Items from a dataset
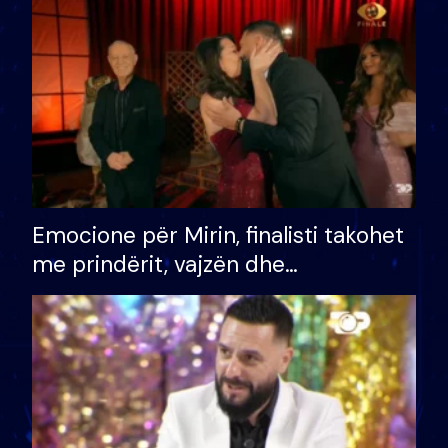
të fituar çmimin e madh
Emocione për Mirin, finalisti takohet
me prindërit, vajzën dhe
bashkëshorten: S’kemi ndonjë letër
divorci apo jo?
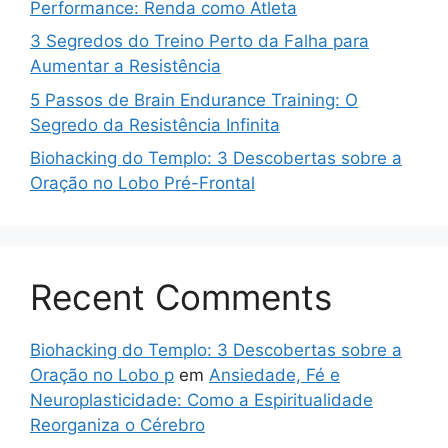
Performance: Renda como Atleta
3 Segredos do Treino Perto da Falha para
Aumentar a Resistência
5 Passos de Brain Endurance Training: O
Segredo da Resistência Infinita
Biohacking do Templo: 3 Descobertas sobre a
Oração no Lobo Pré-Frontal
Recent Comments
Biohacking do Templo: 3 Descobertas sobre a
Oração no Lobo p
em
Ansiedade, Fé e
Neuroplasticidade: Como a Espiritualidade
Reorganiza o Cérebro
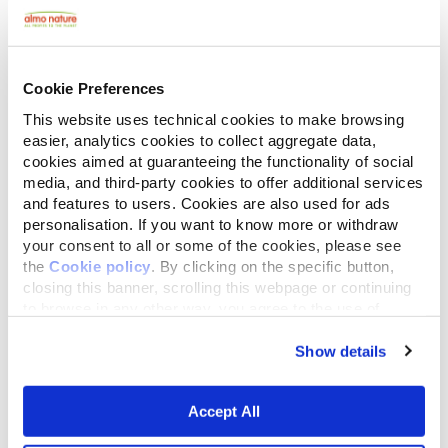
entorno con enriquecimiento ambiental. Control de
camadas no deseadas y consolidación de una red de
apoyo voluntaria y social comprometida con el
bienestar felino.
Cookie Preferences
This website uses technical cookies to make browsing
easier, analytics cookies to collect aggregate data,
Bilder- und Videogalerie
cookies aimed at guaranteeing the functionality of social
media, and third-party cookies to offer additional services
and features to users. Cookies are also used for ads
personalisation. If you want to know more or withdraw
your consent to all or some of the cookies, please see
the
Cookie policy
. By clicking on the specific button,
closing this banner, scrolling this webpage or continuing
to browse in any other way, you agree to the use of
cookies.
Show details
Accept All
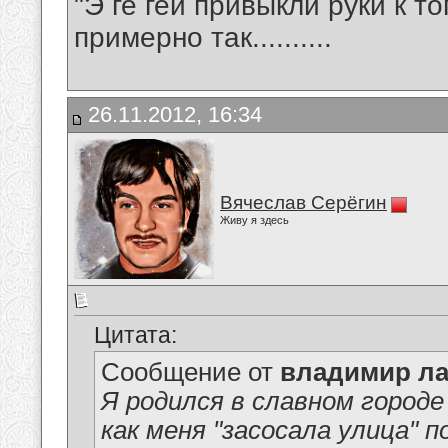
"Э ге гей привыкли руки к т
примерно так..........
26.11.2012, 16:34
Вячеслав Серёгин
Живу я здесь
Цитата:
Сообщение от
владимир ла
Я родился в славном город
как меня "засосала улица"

What you have to do
In this exercise, set down all of the data exactly, without the pictures.

Answer space
të fituar çmimin e madh
Emocione për Mirin, finalisti takohet
me prindërit, vajzën dhe
bashkëshorten: S’kemi ndonjë letër
divorci apo jo?
Performance: Renda como Atleta
3 Segredos do Treino Perto da Falha para
Aumentar a Resistência
5 Passos de Brain Endurance Training: O
Segredo da Resistência Infinita
Biohacking do Templo: 3 Descobertas sobre a
Oração no Lobo Pré-Frontal
Recent Comments
Biohacking do Templo: 3 Descobertas sobre a
Oração no Lobo p
em
Ansiedade, Fé e
Neuroplasticidade: Como a Espiritualidade
Reorganiza o Cérebro
entorno con enriquecimiento ambiental. Control de
camadas no deseadas y consolidación de una red de
apoyo voluntaria y social comprometida con el
bienestar felino.
Cookie Preferences
This website uses technical cookies to make browsing
easier, analytics cookies to collect aggregate data,
Bilder- und Videogalerie
cookies aimed at guaranteeing the functionality of social
media, and third-party cookies to offer additional services
and features to users. Cookies are also used for ads
personalisation. If you want to know more or withdraw
your consent to all or some of the cookies, please see
the
Cookie policy
. By clicking on the specific button,
closing this banner, scrolling this webpage or continuing
to browse in any other way, you agree to the use of
cookies.
Show details
Accept All
"Э ге гей привыкли руки к т
примерно так..........
26.11.2012, 16:34
Вячеслав Серёгин
Живу я здесь
Цитата:
Сообщение от
владимир ла
Я родился в славном город
как меня "засосала улица"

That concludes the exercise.